- Promotional poster
- Directed by: V. Nagaraj
- Written by: Shamsul Cairel Abdul Karim
- Starring: Awie; Jeslina Hashim; Hetty Sarlene; Jalaluddin Hassan; Bob Lokman; Radhi Khalid;
- Cinematography: Akmal Aki
- Edited by: Elias Maidin
- Music by: Shamsul Cairel Abdul Karim
- Production company: SV Production
- Release date: 27 February 2003;
- Running time: 110 minutes
- Country: Malaysia
- Language: Malay

= Iskandar (film) =

Iskandar is a 2003 Malaysian Malay-language action film directed by V. Nagaraj and starring Awie and Jeslina Hashim.

==Plot==
Karl Iskandar (Awie), son of Tan Sri Hisham Al-Bakri (Jalaluddin Hassan), returns to Malaysia to take over his father's company. Soon after, the head of another company, Vincent Cheah, is killed; Iskandar discovers that the two companies had a shady business dealings. Meanwhile, Iskandar begins falling in love with Amira (Jeslina Hashim), a waitress at a bar run by the gangster Ringgo (Bob Khairul); this upsets his father, who intends for Iskandar to marry Alissa (Hetty Sarlene), who is of the same social standing.
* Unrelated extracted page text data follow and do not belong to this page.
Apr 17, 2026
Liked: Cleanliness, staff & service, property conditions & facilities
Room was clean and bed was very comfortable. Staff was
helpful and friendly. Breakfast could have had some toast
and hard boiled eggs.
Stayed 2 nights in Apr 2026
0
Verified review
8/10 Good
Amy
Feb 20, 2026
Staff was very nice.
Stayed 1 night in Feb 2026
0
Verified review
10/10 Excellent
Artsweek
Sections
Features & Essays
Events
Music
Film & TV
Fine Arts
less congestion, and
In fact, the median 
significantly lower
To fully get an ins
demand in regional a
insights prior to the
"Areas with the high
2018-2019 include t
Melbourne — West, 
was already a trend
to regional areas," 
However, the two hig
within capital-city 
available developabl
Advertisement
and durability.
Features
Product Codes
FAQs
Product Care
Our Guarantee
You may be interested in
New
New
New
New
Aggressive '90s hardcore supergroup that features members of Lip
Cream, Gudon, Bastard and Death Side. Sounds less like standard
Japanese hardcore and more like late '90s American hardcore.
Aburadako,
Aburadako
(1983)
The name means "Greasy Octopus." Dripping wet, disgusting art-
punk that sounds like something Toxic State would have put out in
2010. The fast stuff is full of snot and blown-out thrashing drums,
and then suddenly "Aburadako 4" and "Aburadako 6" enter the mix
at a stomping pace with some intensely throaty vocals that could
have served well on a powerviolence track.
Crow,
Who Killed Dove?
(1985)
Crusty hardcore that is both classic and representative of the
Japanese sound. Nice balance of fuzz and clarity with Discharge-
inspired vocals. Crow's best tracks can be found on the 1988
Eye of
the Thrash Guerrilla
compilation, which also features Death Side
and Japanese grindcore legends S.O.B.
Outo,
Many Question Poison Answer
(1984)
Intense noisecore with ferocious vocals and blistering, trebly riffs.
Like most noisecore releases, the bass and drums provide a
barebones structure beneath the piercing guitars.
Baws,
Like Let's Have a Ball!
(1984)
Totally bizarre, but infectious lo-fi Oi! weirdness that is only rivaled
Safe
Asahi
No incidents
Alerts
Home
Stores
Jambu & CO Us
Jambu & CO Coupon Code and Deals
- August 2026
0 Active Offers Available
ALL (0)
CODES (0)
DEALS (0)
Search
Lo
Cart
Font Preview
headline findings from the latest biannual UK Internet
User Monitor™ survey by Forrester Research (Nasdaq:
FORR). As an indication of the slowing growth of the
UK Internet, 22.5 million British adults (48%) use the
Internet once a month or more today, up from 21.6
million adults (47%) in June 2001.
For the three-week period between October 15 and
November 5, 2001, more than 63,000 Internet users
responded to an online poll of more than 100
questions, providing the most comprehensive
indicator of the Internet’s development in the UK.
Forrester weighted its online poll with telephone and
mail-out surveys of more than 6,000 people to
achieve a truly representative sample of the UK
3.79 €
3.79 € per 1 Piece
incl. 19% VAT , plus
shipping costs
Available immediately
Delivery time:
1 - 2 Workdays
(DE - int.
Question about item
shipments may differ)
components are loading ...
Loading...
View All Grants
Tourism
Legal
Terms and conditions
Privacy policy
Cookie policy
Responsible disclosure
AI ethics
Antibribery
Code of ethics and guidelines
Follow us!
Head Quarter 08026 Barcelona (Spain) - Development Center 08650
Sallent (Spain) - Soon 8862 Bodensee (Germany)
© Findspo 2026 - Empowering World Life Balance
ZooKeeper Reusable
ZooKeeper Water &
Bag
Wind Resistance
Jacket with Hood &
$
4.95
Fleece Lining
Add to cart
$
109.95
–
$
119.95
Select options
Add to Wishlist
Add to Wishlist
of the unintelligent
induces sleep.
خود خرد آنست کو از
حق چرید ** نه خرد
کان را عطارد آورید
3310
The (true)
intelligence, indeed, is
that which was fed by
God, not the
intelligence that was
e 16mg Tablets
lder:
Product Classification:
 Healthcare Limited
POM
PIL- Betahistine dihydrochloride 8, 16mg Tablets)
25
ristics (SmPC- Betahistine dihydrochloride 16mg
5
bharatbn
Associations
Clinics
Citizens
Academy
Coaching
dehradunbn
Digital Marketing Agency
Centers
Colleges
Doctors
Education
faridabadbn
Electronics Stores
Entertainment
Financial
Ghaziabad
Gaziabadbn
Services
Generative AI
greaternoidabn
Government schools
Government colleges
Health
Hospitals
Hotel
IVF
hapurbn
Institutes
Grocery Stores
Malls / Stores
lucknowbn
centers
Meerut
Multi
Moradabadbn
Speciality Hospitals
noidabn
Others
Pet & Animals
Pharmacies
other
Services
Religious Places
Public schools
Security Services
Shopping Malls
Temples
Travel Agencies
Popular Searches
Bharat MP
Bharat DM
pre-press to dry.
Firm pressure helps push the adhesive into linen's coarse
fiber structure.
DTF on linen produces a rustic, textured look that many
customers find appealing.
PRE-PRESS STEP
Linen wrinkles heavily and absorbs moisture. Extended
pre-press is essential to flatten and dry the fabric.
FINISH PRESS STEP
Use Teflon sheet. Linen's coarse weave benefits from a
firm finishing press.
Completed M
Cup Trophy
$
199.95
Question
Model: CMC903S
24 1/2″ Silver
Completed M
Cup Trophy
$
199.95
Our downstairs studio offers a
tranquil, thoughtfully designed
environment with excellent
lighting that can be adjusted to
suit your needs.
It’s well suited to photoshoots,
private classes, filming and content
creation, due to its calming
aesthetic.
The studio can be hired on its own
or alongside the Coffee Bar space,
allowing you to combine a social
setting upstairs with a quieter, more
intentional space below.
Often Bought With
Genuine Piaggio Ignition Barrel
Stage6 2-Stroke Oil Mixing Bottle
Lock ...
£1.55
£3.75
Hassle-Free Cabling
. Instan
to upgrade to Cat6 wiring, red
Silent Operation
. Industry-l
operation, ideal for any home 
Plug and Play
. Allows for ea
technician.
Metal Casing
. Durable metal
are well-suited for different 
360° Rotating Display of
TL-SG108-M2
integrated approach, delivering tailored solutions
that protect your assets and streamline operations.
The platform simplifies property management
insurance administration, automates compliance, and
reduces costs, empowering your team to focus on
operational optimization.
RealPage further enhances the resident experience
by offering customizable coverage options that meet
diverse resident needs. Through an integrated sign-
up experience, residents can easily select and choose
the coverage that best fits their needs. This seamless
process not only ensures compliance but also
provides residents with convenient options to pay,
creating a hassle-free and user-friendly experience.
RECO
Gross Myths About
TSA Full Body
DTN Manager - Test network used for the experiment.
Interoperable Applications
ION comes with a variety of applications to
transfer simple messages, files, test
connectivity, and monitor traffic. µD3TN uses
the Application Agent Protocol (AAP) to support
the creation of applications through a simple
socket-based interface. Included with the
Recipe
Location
Iskandar later discovers that his father knew of the dirty dealings and ordered Ringgo to kill Cheah. To silence Hisham, Ringgo plans to kill him but Amira overhears this and when Ringgo knows they also kidnapped Amira. Iskandar was able to save Amira and stop Ringgo before the gangster can kill his father.

==Production==
Iskandar was directed by V. Nagaraj, who had previously directed Ghazal untuk Rabiah (Ghazal for Rubiah) and Getaran (Shaking).

Malaysian rock singer Awie was cast in the leading role; he also served as fight coordinator. Malaysia-based Singaporean singer Hetty Sarlene was cast as Alissa, Iskandar's would-be wife; Iskandar marked her feature-film debut. Sarlene, who was forced to audition by her mother, stated that working under Awie was originally frightening, but she was later able to relax. Other cast members included Jalaluddin Hassan, Farouk Hussain, Bob Lokman, Radhi Khalid, Bob Khairul and Aleeza Kasim.

The film featured "Sangsi Asmara" ("Doubting Love"), a single Sarlene released in October 2001.

==Release and reception==
Iskandar was released on 27 February 2003 the second Malaysian film released in 2003. It was marketed as an action comedy.

Moer Shariman, writing for The Malay Mail, opined that Iskandar was better than Getaran and "all the ingredients of a successful Malay film made 10 years" before, but noted that it lacked focus and ultimately became a "'genre-less' flick". In the New Straits Times, Sharifah Arfah gave the film a scathing review, writing that the film had "nothing but two-dimensional characters, a flimsy plot, patchy editing and nauseating jokes."